Observium alerts not working
I’ve been running an instance of Observium for a couple of years now. I had set it up for the VPS which I’m running this blog on or for my home NAS, it’s really nice to be able to see how CPU, memory, storage, temperature and other indicators evolve over time. I also went ahead to set up monitoring agents for Apache or Postfix to see stuff like how large the mail queue is or how many http requests get served on average.
This has been all going well with the Community Edition for a long time. But now, I wanted to get the advanced features like being able to send alerts when disks are getting full or when CPUs get utilized too much all of sudden. The paid edition of Observium allows you to send alert messages to various destinations, not only email, but also to Pushover (instant message to your phone) or other popular platforms like Slack or Telegram, if you’re using those. And part of my motivation to purchase the Professional edition was that I wanted to support the authors because I like this software and would like to see it continue in the future.
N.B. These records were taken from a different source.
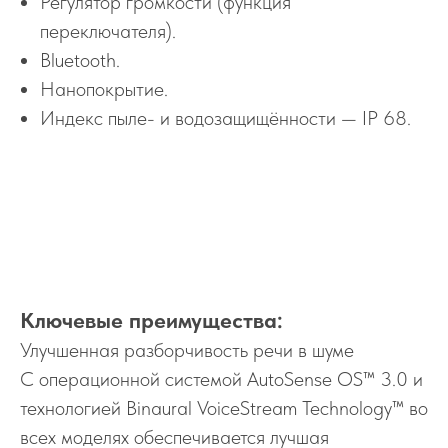
Регулятор громкости (функция
переключателя).
Bluetooth.
Нанопокрытие.
Индекс пыле- и водозащищённости — IP 68.
Ключевые преимущества:
Улучшенная разборчивость речи в шуме
С операционной системой AutoSense OS™ 3.0 и
технологией Binaural VoiceStream Technology™ во
всех моделях обеспечивается лучшая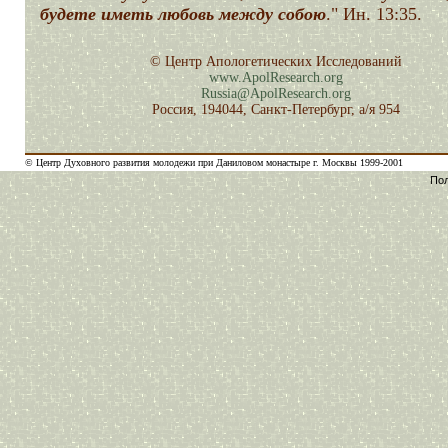
будете иметь любовь между собою
." Ин. 13:35.
© Центр Апологетических Исследований
www.ApolResearch.org
Russia@ApolResearch.org
Россия, 194044, Санкт-Петербург, а/я 954
© Центр Духовного развития молодежи при Даниловом монастыре г. Москвы 1999-2001
Пол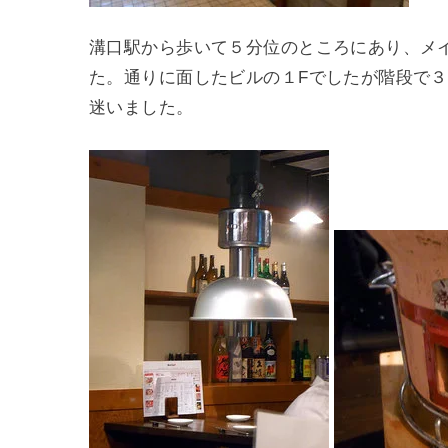
溝口駅から歩いて５分位のところにあり、メ
た。通りに面したビルの１Fでしたが階段で
迷いました。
However, to my dismay, after I migrated to the paid edition and set up some alert checkers to see how it worked, it didn’t work at all. Or, to be more precise, the alerts in Observium worked just fine, they showed up on the alerts page, but I never got any notification going no matter what channel I used. I was at a loss as to why it wasn’t working because I didn’t have a good idea about how Observium was designed. At first, I was considering filing a support ticket to the Observium team but then I thought I should probably explore it a little bit by myself first because chances were, if it worked for other people, the chances were it was some typo or misconfiguration on my end.
I checked my configuration, made sure that the database schema was the right one (in Jira tickets I could find, wrong database schema was one of the common reasons for alert notifications not working). But still no luck, no clues in the logs either.
Then I discovered there was this test script for alerts test_alert.php and when I ran it like:
test_alert.php -d -a 42
the alert message actually was sent out, and it worked for all notification transports that I had set up.
So it was obvious that the issue was not in some wrong SMTP or webhook notification setting, but that it was somewhere else. I suspected maybe some discrepancy between the FPM and CLI version of php, but it didn’t get me anywhere. But it, at least, finally got me on the right track.
I started to look at how the Observium jobs are run. I vaguely remembered that whenever I was updating the Community Edition once a year or something like that, I would need to first stop cronjobs. This one was the main poller job that was gathering statistics for Observium, running every five minutes:
#cat /etc/cron.d/observium
*/5 * * * * user /opt/observium/poller.php -h all >> /dev/null 2>&1
I was curious if the job was running into any issues so I stopped it in cron and ran the very same job myself. It did finish all right, no errors reported. But it took quite a long time, about 5 mins and 30 seconds before all the polling was done. That was a red flag.
When I let cron run the job every five minutes again, I could see in the process list that it would always be the case that the jobs would overlap for about 30 seconds because another one was kicked off after five minutes while the previous one wasn’t completed yet.
Just for the context, I’m not monitoring that many devices. But the hardware I’m running this on is pretty old by now. There’s an old Atom processor from 2010 in this machine, I guess today’s phones have CPUs that are more powerful than this. But I really like this machine, it has been really useful for various interesting stuff (like Observium), and also very undemanding. According to the filesystem, I installed some version of Debian on it 11 years ago:
# tune2fs -l /dev/mapper/machine-root | grep created
Filesystem created: Tue Jun 28 23:27:59 2011
and it’s been running quietly in the corner ever since, I just bump the major version of the OS every couple of years. Once I had to replace a failing disk and once I had to replace faulty power source, but that was it.
Anyway, the point is that it was running Observium jobs for such a long time that they would overlap each other. I wanted to see if the problem with alerts not being sent would be stemming from this. Luckily for me, there is now a better way to run Observium jobs right in the Observium folder: poller-wrapper.py. It’s a python script that schedules Observium jobs using a multi-threaded approach rather than running them sequentially. I noticed in the Observium documentation that it was now the recommended way of running these jobs, but I guess that when I was installing Observium in something like 2014, I set up cron in the way it was recommended in the documentation back then and it just stayed the way it was ever since because it was not interfering with anything else, until now.
I first tried running this python wrapper manually and it completed all the poller jobs in about a minute. So I updated the cron entry to use this wrapper instead:
*/5 * * * * user /opt/observium/observium-wrapper poller >> /dev/null 2>&1
(observium-wrapper is a link to the python script) and voila, the alert notification suddenly started to be sent out!
I’m not really sure why the overlap was causing this, I didn’t delve into it, I was satisfied with the fact that it worked.